There are also many gorgeous paintings in the show:

The hazardous voyage of a ship in stormy seas is vividly captured in the painting of the Mary Whitridge shown on the front cover. The painting depicts her sailing to windward, shortened down to a single jib, foresail, lower main topsail, and the main spencer (the sail low at the back of the main mast). This is how she would have looked weathering the gales of Cape Horn on her trips to California. Hunt and Wagner, located on Fell Street, built the ship for Thomas Whitridge of Baltimore. A profitable blend of speed and cargo capacity, at 978 tons, Mary Whitridge was small by American clipper ship standards--a Medium Clipper size, but she was an earner. She enjoyed a thirty-year career in the trans-Pacific and New York China trades. She was also fast, setting a still-unbroken record from the Chesapeake to the English Channel in less than fourteen days. The exhibition also includes an intricate sailor’s model of the ship.

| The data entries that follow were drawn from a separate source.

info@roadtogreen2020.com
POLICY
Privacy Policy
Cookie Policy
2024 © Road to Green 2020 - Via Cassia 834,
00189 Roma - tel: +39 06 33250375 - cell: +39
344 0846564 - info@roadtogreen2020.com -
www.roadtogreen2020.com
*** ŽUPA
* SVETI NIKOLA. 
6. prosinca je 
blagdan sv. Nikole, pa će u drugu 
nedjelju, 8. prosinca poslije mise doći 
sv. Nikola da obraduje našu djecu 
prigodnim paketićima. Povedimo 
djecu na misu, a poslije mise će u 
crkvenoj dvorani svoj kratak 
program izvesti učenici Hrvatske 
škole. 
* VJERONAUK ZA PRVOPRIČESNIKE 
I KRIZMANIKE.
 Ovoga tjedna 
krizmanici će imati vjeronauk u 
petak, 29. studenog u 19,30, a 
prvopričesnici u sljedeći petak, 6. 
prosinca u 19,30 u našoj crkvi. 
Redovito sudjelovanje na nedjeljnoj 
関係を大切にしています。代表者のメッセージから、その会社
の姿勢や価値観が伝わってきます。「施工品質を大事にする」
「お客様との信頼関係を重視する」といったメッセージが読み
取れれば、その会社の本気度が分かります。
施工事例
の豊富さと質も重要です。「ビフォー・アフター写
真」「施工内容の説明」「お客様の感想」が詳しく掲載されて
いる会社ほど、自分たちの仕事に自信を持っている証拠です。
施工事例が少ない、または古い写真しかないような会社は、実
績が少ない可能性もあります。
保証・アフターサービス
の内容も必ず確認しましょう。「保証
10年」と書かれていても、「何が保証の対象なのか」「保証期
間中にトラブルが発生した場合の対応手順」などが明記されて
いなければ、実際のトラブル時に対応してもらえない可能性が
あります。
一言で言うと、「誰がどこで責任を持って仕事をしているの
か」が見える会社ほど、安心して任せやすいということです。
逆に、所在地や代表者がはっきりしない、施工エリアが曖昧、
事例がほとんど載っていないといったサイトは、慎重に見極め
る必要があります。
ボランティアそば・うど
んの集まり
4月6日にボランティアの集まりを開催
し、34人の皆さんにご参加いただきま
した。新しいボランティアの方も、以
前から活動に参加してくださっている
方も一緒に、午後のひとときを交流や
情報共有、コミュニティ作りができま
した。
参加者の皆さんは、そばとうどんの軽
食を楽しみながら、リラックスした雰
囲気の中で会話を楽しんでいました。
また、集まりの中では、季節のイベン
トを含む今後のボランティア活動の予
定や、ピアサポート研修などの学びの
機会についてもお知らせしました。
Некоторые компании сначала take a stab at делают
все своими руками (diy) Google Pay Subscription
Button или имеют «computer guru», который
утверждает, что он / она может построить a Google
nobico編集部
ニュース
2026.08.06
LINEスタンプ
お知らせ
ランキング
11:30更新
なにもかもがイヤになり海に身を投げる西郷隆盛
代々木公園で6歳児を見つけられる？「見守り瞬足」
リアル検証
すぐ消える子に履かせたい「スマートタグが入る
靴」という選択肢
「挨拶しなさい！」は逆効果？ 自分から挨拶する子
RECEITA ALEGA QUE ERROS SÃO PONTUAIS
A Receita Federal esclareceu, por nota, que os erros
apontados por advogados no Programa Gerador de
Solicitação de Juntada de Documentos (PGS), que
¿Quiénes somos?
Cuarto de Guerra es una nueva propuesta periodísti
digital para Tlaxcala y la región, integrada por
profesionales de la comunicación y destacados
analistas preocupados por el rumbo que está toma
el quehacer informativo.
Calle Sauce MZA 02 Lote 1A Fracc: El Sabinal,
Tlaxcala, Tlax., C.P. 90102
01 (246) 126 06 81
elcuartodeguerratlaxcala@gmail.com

Among the paintings are portraits of ship builders and captains. Chief among them is the portrait of the man who gave Fells Point its name. Colonel Edward Fell (1736-1766), proudly shown in his uniform as a militia officer, inherited “Fell’s Prospect” from his father and, in 1763, had the land surveyed by his cousin, John Bond. Beginning in 1765, merchants and ship builders snapped up the deep water waterfront.